Secondly, it puts Ultima in the headlights for pharma as bona fide sequencing technology provider.

Thirdly, it probably opens the door for the next generation of population genomics studies to be done on a non-Illumina platform: Genomics England was done on Illumina (although Cancer 2.0 is being done on ONT), as were the All Of Us Research Program, the Million Veteran Program, and the Emirati Genome Programme (although the latter project had early data generated on BGI with M42 switching to Illumina for some data).

Fourthly, the 2nd wave of massive genomics initiatives coming with newborn screening opens a huge opportunity that will be driven by the promise $100 genome e.g.
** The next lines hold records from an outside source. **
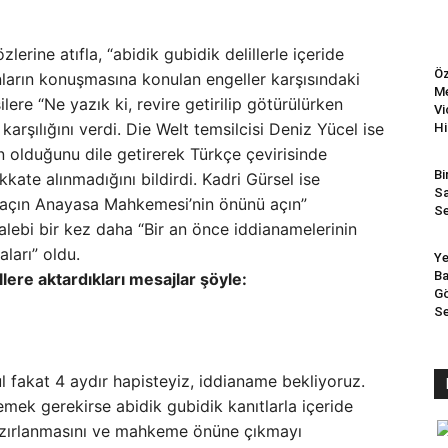
lerine atıfla, “abidik gubidik delillerle içeride
Öz
ların konuşmasına konulan engeller karşısındaki
Me
lere “Ne yazık ki, revire getirilip götürülürken
Vi
karşılığını verdi. Die Welt temsilcisi Deniz Yücel ise
Hi
ın olduğunu dile getirerek Türkçe çevirisinde
Bi
kkate alınmadığını bildirdi. Kadri Gürsel ise
Sa
a açın Anayasa Mahkemesi’nin önünü açın”
Se
alebi bir kez daha “Bir an önce iddianamelerinin
ları” oldu.
Ye
Ba
llere aktardıkları mesajlar şöyle:
Gö
Se
 fakat 4 aydır hapisteyiz, iddianame bekliyoruz.
emek gerekirse abidik gubidik kanıtlarla içeride
azırlanmasını ve mahkeme önüne çıkmayı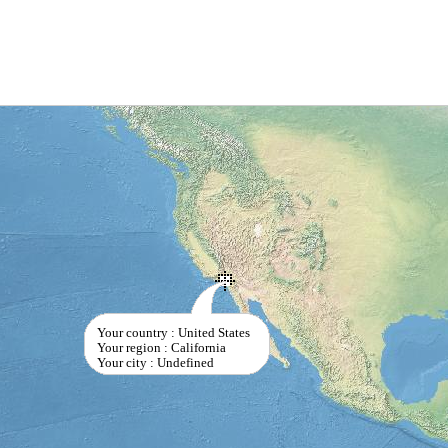
Your country : United States
Your region : California
Your city : Undefined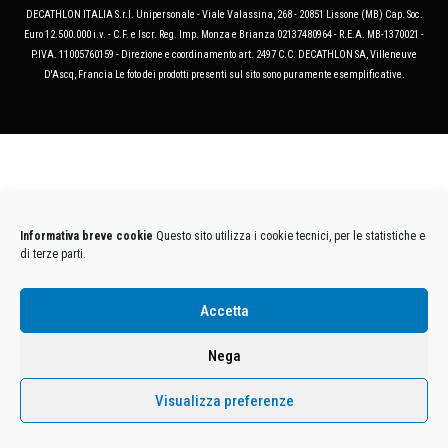
DECATHLON ITALIA S.r.l. Unipersonale - Viale Valassina, 268 - 20851 Lissone (MB) Cap. Soc.
Euro 12.500.000 i.v. - C.F. e Iscr. Reg. Imp. Monza e Brianza 02137480964 - R.E.A. MB-1370021 -
P.IVA. 11005760159 - Direzione e coordinamento art. 2497 C.C. DECATHLON SA, Villeneuve
D'Ascq, Francia Le foto dei prodotti presenti sul sito sono puramente esemplificative.
Informativa breve cookie
Questo sito utilizza i cookie tecnici, per le statistiche e
di terze parti.
Accetta
Nega
Visualizza preferenze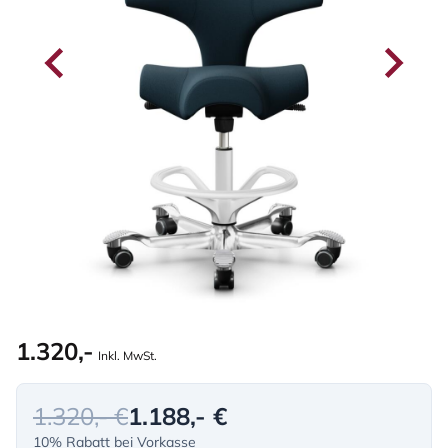
1.320,-
Inkl. MwSt.
1.320,- €
1.188,- €
10% Rabatt bei Vorkasse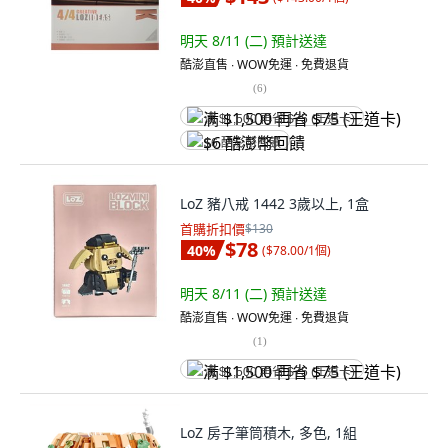
明天 8/11 (二)
預計送達
酷澎直售 ∙ WOW免運 ∙ 免費退貨
(
6
)
满 $1,500 再省 $75 (王道卡)
$6 酷澎幣回饋
LoZ 豬八戒 1442 3歲以上, 1盒
首購折扣價
$130
$78
40
%
(
$78.00/1個
)
明天 8/11 (二)
預計送達
酷澎直售 ∙ WOW免運 ∙ 免費退貨
(
1
)
满 $1,500 再省 $75 (王道卡)
LoZ 房子筆筒積木, 多色, 1組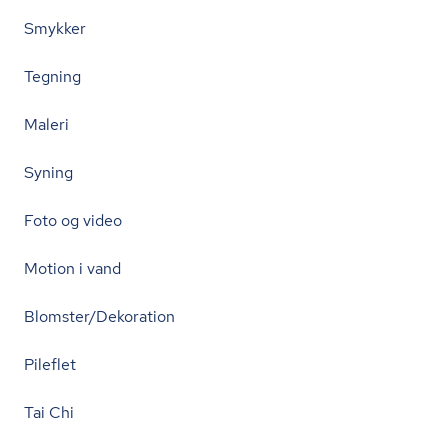
Smykker
Tegning
Maleri
Syning
Foto og video
Motion i vand
Blomster/Dekoration
Pileflet
Tai Chi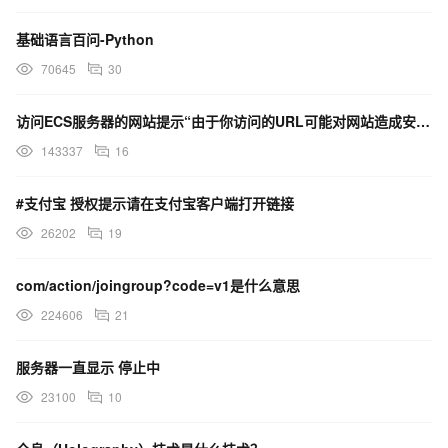
基础语言百问-Python
70645
30
访问ECS服务器的网站提示“由于你访问的URL可能对网站造成安全威胁，您的访问被阻断”，这是什么原因？
143337
16
#支付宝 授权提示请在支付宝客户端打开链接
26202
19
com/action/joingroup?code=v1是什么意思
224606
21
服务器一直显示 停止中
23100
10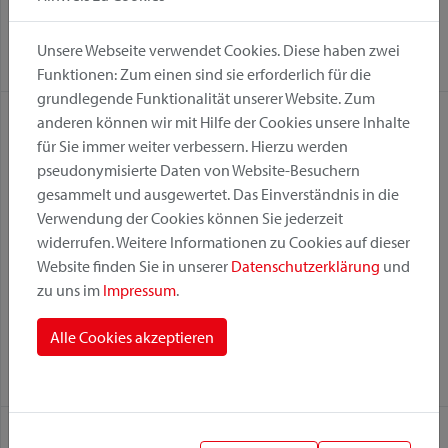
Fix
GTA
KorbKlip 2
Fix
GTA
KorbKlip 2
Unsere Webseite verwendet Cookies. Diese haben zwei
Racktime
Racktime
Funktionen: Zum einen sind sie erforderlich für die
grundlegende Funktionalität unserer Website. Zum
anderen können wir mit Hilfe der Cookies unsere Inhalte
für Sie immer weiter verbessern. Hierzu werden
pseudonymisierte Daten von Website-Besuchern
gesammelt und ausgewertet. Das Einverständnis in die
Verwendung der Cookies können Sie jederzeit
widerrufen. Weitere Informationen zu Cookies auf dieser
Website finden Sie in unserer
Datenschutzerklärung
und
zu uns im
Impressum
.
GTA Korb
GTA Maxi Korb
Alle Cookies akzeptieren
Befestigungsvariante:
Befestigungsvariante:
GTA
GTA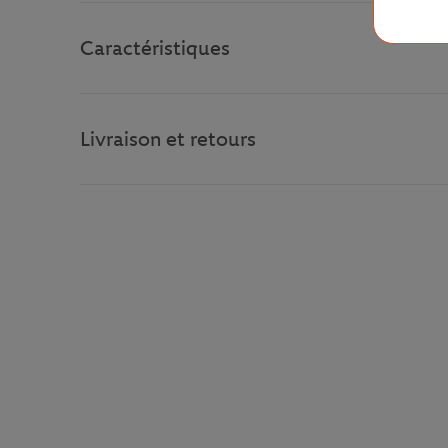
Caractéristiques
Livraison et retours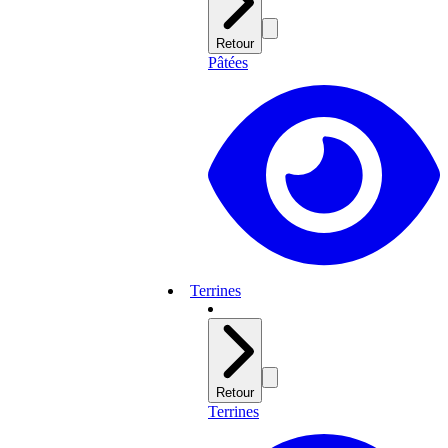
Retour
Pâtées
Terrines
Retour
Terrines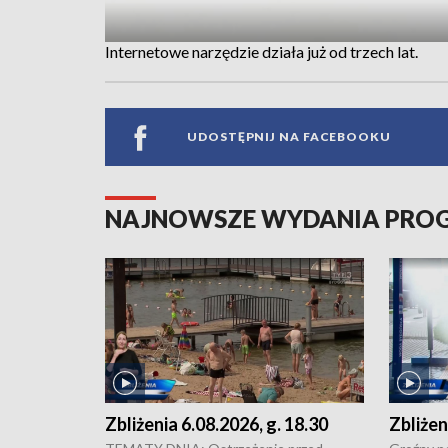
Internetowe narzędzie działa już od trzech lat.
UDOSTĘPNIJ NA FACEBOOKU
NAJNOWSZE WYDANIA PR
Zbliżenia 6.08.2026, g. 18.30
Zbliżen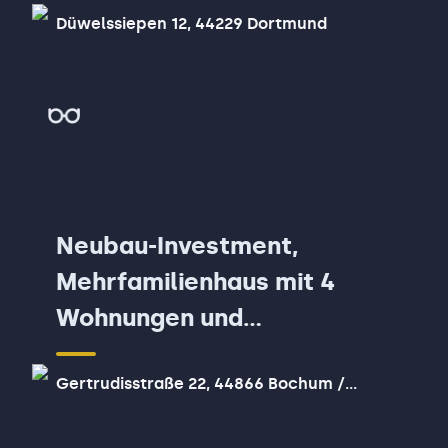
Düwelssiepen 12, 44229 Dortmund
Neubau-Investment,
Mehrfamilienhaus mit 4
Wohnungen und
Förderoption in Bochum
Gertrudisstraße 22, 44866 Bochum /
Wattenscheid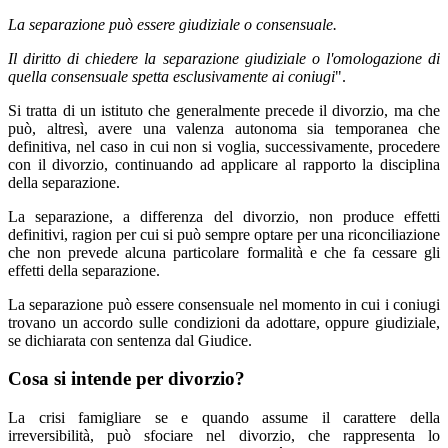
La separazione può essere giudiziale o consensuale.
Il diritto di chiedere la separazione giudiziale o l'omologazione di
quella consensuale spetta esclusivamente ai coniugi
".
Si tratta di un istituto che generalmente precede il divorzio, ma che
può, altresì, avere una valenza autonoma sia temporanea che
definitiva, nel caso in cui non si voglia, successivamente, procedere
con il divorzio, continuando ad applicare al rapporto la disciplina
della separazione.
La separazione, a differenza del divorzio, non produce effetti
definitivi, ragion per cui si può sempre optare per una riconciliazione
che non prevede alcuna particolare formalità e che fa cessare gli
effetti della separazione.
La separazione può essere consensuale nel momento in cui i coniugi
trovano un accordo sulle condizioni da adottare, oppure giudiziale,
se dichiarata con sentenza dal Giudice.
Cosa si intende per divorzio?
La crisi famigliare se e quando assume il carattere della
irreversibilità, può sfociare nel divorzio, che rappresenta lo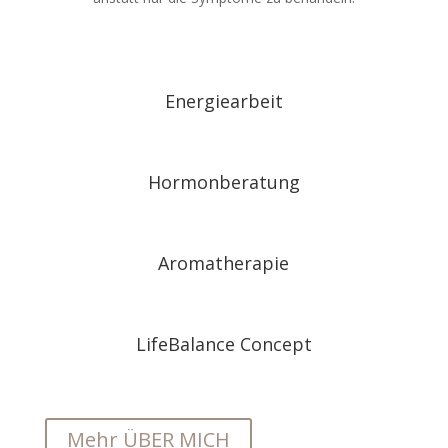
Energiearbeit
Hormonberatung
Aromatherapie
LifeBalance Concept
Mehr ÜBER MICH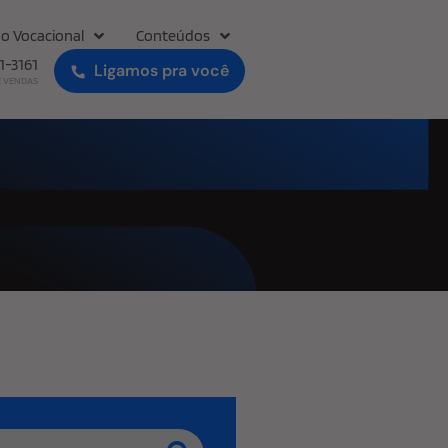
o Vocacional
Conteúdos
31-3161
Ligamos pra você
E VENDAS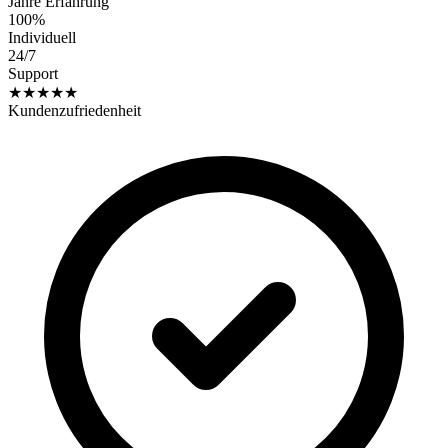
Jahre Erfahrung
100%
Individuell
24/7
Support
★★★★★
Kundenzufriedenheit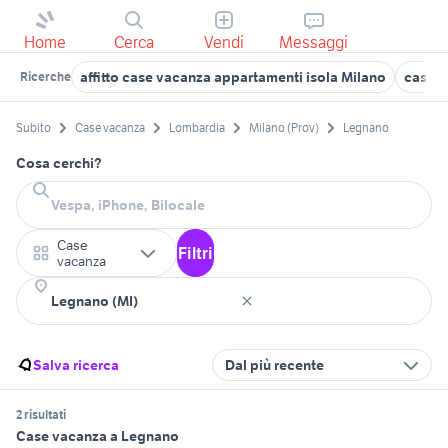
Home
Cerca
Vendi
Messaggi
affitto case vacanza appartamenti isola Milano
casa 
Ricerche
Subito
Case vacanza
Lombardia
Milano (Prov)
Legnano
Cosa cerchi?
Case
Filtri
vacanza
Salva ricerca
Dal più recente
2 risultati
Case vacanza a Legnano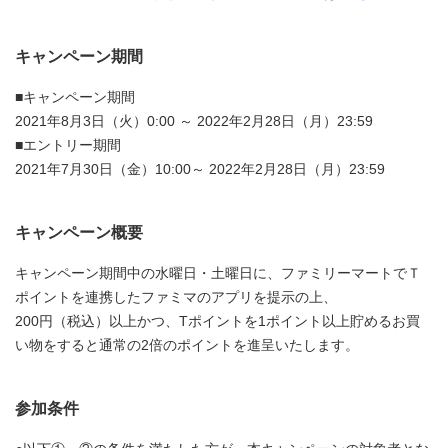
キャンペーン期間
■キャンペーン期間
2021年8月3日（火）0:00 ～ 2022年2月28日（月）23:59
■エントリー期間
2021年7月30日（金）10:00～ 2022年2月28日（月）23:59
キャンペーン概要
キャンペーン期間中の水曜日・土曜日に、ファミリーマートでＴ
ポイントを連携したファミマのアプリを提示の上、
200円（税込）以上かつ、Tポイントを1ポイント以上貯めるお買
い物をすると通常の2倍のポイントを進呈いたします。
参加条件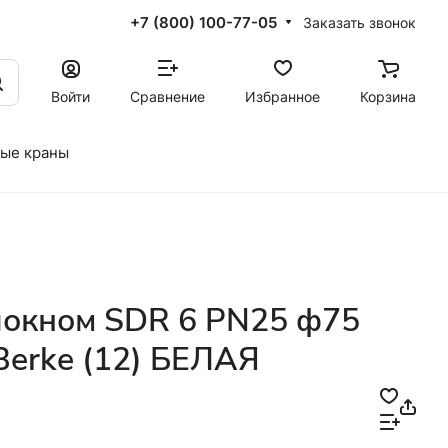
+7 (800) 100-77-05
Заказать звонок
Войти
Сравнение
Избранное
Корзина
ые краны
локном SDR 6 PN25 ф75
Berke (12) БЕЛАЯ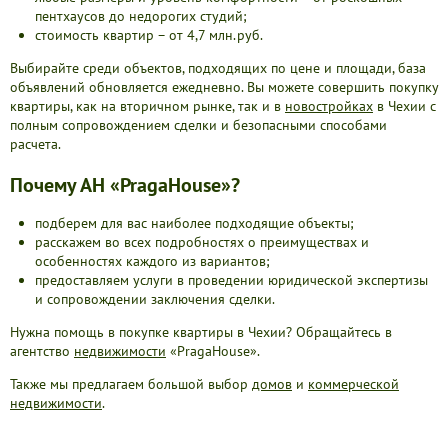
пентхаусов до недорогих студий;
стоимость квартир – от 4,7 млн.руб.
Выбирайте среди объектов, подходящих по цене и площади, база
объявлений обновляется ежедневно. Вы можете совершить покупку
квартиры, как на вторичном рынке, так и в
новостройках
в Чехии с
полным сопровождением сделки и безопасными способами
расчета.
Почему АН «PragaHouse»?
подберем для вас наиболее подходящие объекты;
расскажем во всех подробностях о преимуществах и
особенностях каждого из вариантов;
предоставляем услуги в проведении юридической экспертизы
и сопровождении заключения сделки.
Нужна помощь в покупке квартиры в Чехии? Обращайтесь в
агентство
недвижимости
«PragaHouse».
Также мы предлагаем большой выбор
домов
и
коммерческой
недвижимости
.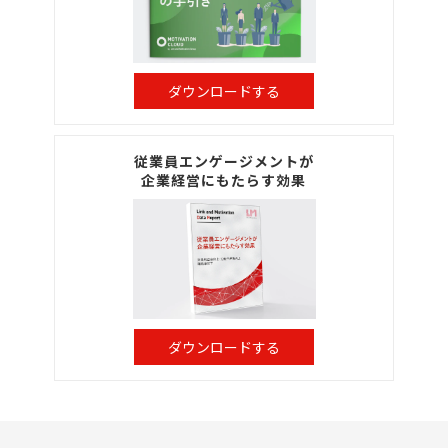
ダウンロードする
従業員エンゲージメントが
企業経営にもたらす効果
ダウンロードする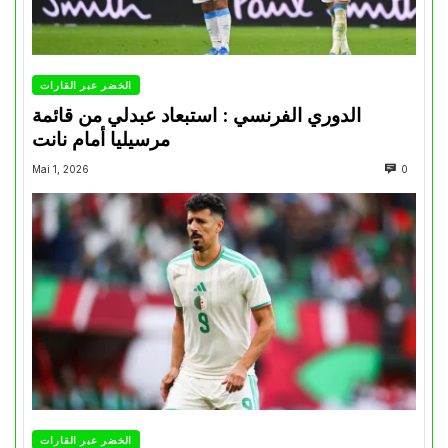
الخضر عبر القارات
الدوري الفرنسي : استبعاد عبدلي من قائمة
مرسيليا أمام نانت
Mai 1, 2026
0
الخضر عبر القارات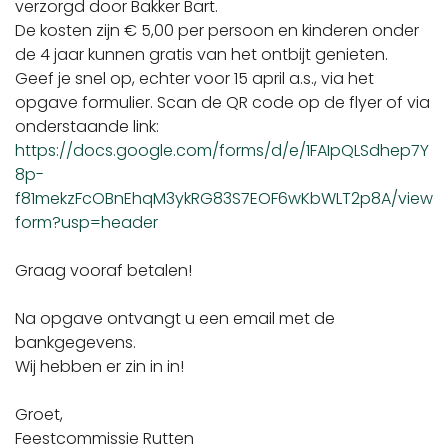
verzorgd door Bakker Bart.
De kosten zijn € 5,00 per persoon en kinderen onder
de 4 jaar kunnen gratis van het ontbijt genieten.
Geef je snel op, echter voor 15 april a.s., via het
opgave formulier. Scan de QR code op de flyer of via
onderstaande link:
https://docs.google.com/forms/d/e/1FAIpQLSdhep7Y
8p-
f81mekzFcOBnEhqM3ykRG83S7EOF6wKbWLT2p8A/view
form?usp=header
Graag vooraf betalen!
Na opgave ontvangt u een email met de
bankgegevens.
Wij hebben er zin in in!
Groet,
Feestcommissie Rutten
GUARDIAN’s (Genomic Uniform-screening Against Rare Diseases in All Newborns) goal of sequencing 100,000 newborns; Genomics England Newborn Genomes Programme, Screen4Care in Europe (sorry about Brexit) and likely projects in China (see Chen 2023 panel NGS paper) Australia, New Zealand, Korea, Taiwan, and Qatar.

Fifthlythe least well pressure tested of my points so be careful with it – this project might put Ultima in the spotlight for companies like Natera, Foundation Medicine, Guardant Health, Personalis and others offering diagnostics or MRD testing in cancer patients. This is a massive and well developed market. If Ultima can convince Natera to generate data on their platform instead of Illumina for some or all of their >3 Million tests per year, perhaps by exploring the instrument as Myriad appear to be doing, then the slight shift away from Illumina may become a landslide (with Core labs moving to e.g. Element)

I’ll finish up with a some questions for you? When will everyone start running combined genomics and proteomics as the default research liquid biopsy? Can blood proteomics supplant cfRNA-Seq? Is your imagination now the only sequence constraint – or is bioinformatics and interpretation going to remain the bottleneck for decades to come?

NB: I am not at all involved with AstraZeneca’s portion of the UK Biobank Pharma Proteomics Project.